Seine Zuhörer sind entrüstet, finden diese Rede hart, sie streiten … können seine göttliche Herkunft nicht anerkennen, weil er ein Mensch ist, wie alle; viele wenden sich ab. Das ist die „fundamentale Herausforderung“ der Menschwerdung: Jesus ist Wort und Fleisch, Gott und Mensch, und das Heil geht von der Tatsache aus, dass er Menschensohn und Gottessohn zugleich ist. – Die bedeutenden Worte in diesem Abschnitt „Fleisch“, „Blut“, „essen“, „trinken“ beziehen sich auf die sakramentale Nahrung, die eucharistische Nahrung des Fleisches und Blutes des Menschensohnes. Der Ausdruck „Menschensohn“ zeigt an, dass nicht gemeint ist, das Fleisch und Blut des physischen, irdischen Jesus zu essen und zu trinken, sondern das Fleisch und Blut des himmlischen, geisterfüllten Menschensohnes. – Doch Jesus offenbart, dass das Leben gerade von seinem menschlichen Leben herkommt, von seinem Leib, der für das Leben der Welt hingegeben wird. Das Sprechen von Fleisch und Blut weist hin auf das Kreuz, an dem Jesus seinen Leib hingibt und sein Blut vergießt. Seine Menschheit gibt dem Menschen, worauf alles hinweist, sich selbst.

Für das Volk, das durch die Wüste ging, war das Manna die Speise, die das physische Leben garantierte; das Gesetz war die Speise, die das ewige Leben garantieren sollte. Jesus stellt sich als wahre Speise und wahrer Trank dar, Erfüllung des Lebens, das in der Schöpfung seinen Anfang nimmt, im Exodus seine Rettung und in der Kommunion mit Gott sein Ziel findet: Jesus, der in inniger Beziehung zum Vater lebt, ist gekommen, um uns diese Beziehung, diese Kommunion mit Gott und damit untereinander zu vermitteln. Das ist das Geheimnis der Liebe: Der Geliebte wird zum Leben dessen, der ihn liebt.
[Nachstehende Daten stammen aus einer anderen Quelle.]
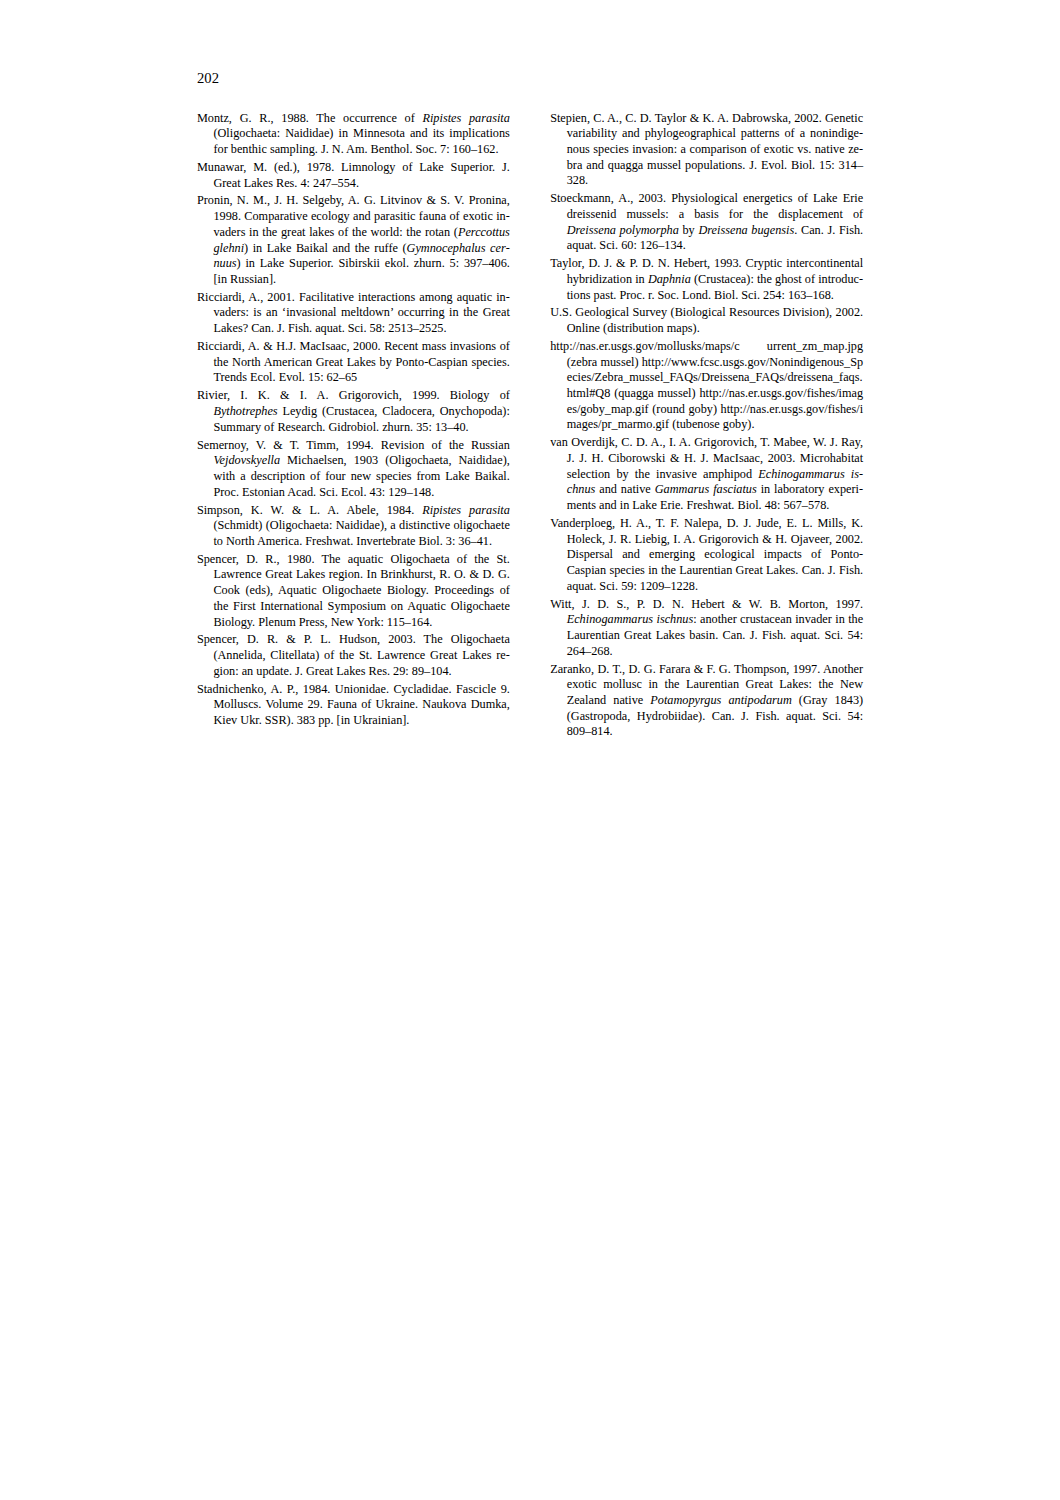202
Montz, G. R., 1988. The occurrence of Ripistes parasita (Oligochaeta: Naididae) in Minnesota and its implications for benthic sampling. J. N. Am. Benthol. Soc. 7: 160–162.
Munawar, M. (ed.), 1978. Limnology of Lake Superior. J. Great Lakes Res. 4: 247–554.
Pronin, N. M., J. H. Selgeby, A. G. Litvinov & S. V. Pronina, 1998. Comparative ecology and parasitic fauna of exotic invaders in the great lakes of the world: the rotan (Perccottus glehni) in Lake Baikal and the ruffe (Gymnocephalus cernuus) in Lake Superior. Sibirskii ekol. zhurn. 5: 397–406. [in Russian].
Ricciardi, A., 2001. Facilitative interactions among aquatic invaders: is an ‘invasional meltdown’ occurring in the Great Lakes? Can. J. Fish. aquat. Sci. 58: 2513–2525.
Ricciardi, A. & H.J. MacIsaac, 2000. Recent mass invasions of the North American Great Lakes by Ponto-Caspian species. Trends Ecol. Evol. 15: 62–65
Rivier, I. K. & I. A. Grigorovich, 1999. Biology of Bythotrephes Leydig (Crustacea, Cladocera, Onychopoda): Summary of Research. Gidrobiol. zhurn. 35: 13–40.
Semernoy, V. & T. Timm, 1994. Revision of the Russian Vejdovskyella Michaelsen, 1903 (Oligochaeta, Naididae), with a description of four new species from Lake Baikal. Proc. Estonian Acad. Sci. Ecol. 43: 129–148.
Simpson, K. W. & L. A. Abele, 1984. Ripistes parasita (Schmidt) (Oligochaeta: Naididae), a distinctive oligochaete to North America. Freshwat. Invertebrate Biol. 3: 36–41.
Spencer, D. R., 1980. The aquatic Oligochaeta of the St. Lawrence Great Lakes region. In Brinkhurst, R. O. & D. G. Cook (eds), Aquatic Oligochaete Biology. Proceedings of the First International Symposium on Aquatic Oligochaete Biology. Plenum Press, New York: 115–164.
Spencer, D. R. & P. L. Hudson, 2003. The Oligochaeta (Annelida, Clitellata) of the St. Lawrence Great Lakes region: an update. J. Great Lakes Res. 29: 89–104.
Stadnichenko, A. P., 1984. Unionidae. Cycladidae. Fascicle 9. Molluscs. Volume 29. Fauna of Ukraine. Naukova Dumka, Kiev Ukr. SSR). 383 pp. [in Ukrainian].
Stepien, C. A., C. D. Taylor & K. A. Dabrowska, 2002. Genetic variability and phylogeographical patterns of a nonindigenous species invasion: a comparison of exotic vs. native zebra and quagga mussel populations. J. Evol. Biol. 15: 314–328.
Stoeckmann, A., 2003. Physiological energetics of Lake Erie dreissenid mussels: a basis for the displacement of Dreissena polymorpha by Dreissena bugensis. Can. J. Fish. aquat. Sci. 60: 126–134.
Taylor, D. J. & P. D. N. Hebert, 1993. Cryptic intercontinental hybridization in Daphnia (Crustacea): the ghost of introductions past. Proc. r. Soc. Lond. Biol. Sci. 254: 163–168.
U.S. Geological Survey (Biological Resources Division), 2002. Online (distribution maps).
http://nas.er.usgs.gov/mollusks/maps/c urrent_zm_map.jpg (zebra mussel) http://www.fcsc.usgs.gov/Nonindigenous_Species/Zebra_mussel_FAQs/Dreissena_FAQs/dreissena_faqs.html#Q8 (quagga mussel) http://nas.er.usgs.gov/fishes/images/goby_map.gif (round goby) http://nas.er.usgs.gov/fishes/images/pr_marmo.gif (tubenose goby).
van Overdijk, C. D. A., I. A. Grigorovich, T. Mabee, W. J. Ray, J. J. H. Ciborowski & H. J. MacIsaac, 2003. Microhabitat selection by the invasive amphipod Echinogammarus ischnus and native Gammarus fasciatus in laboratory experiments and in Lake Erie. Freshwat. Biol. 48: 567–578.
Vanderploeg, H. A., T. F. Nalepa, D. J. Jude, E. L. Mills, K. Holeck, J. R. Liebig, I. A. Grigorovich & H. Ojaveer, 2002. Dispersal and emerging ecological impacts of Ponto-Caspian species in the Laurentian Great Lakes. Can. J. Fish. aquat. Sci. 59: 1209–1228.
Witt, J. D. S., P. D. N. Hebert & W. B. Morton, 1997. Echinogammarus ischnus: another crustacean invader in the Laurentian Great Lakes basin. Can. J. Fish. aquat. Sci. 54: 264–268.
Zaranko, D. T., D. G. Farara & F. G. Thompson, 1997. Another exotic mollusc in the Laurentian Great Lakes: the New Zealand native Potamopyrgus antipodarum (Gray 1843) (Gastropoda, Hydrobiidae). Can. J. Fish. aquat. Sci. 54: 809–814.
Jedes andere Brot ist ein Symbol dieser Realität. Darum nehmen wir jedes kleine Stückchen Brot – jede Realität, so klein sie auch ist – als Zeichen der Liebe des Vaters entgegen, danken ihm, um es im Geiste Jesu mit den Brüdern und Schwestern zu teilen.

Und Johannes vereint in diesem Kapitel seines Evangeliums die wesentlichen Elemente der Eucharistie: das offen­barende Wort und das sa­kramentale Brot.

Zur Autorin:Sr. M. Carola Thomann FCJM gehört der Kongregation der Franziskanerinnen an, Töchter der heiligen Herzen Jesu und Mariä Salzkotten.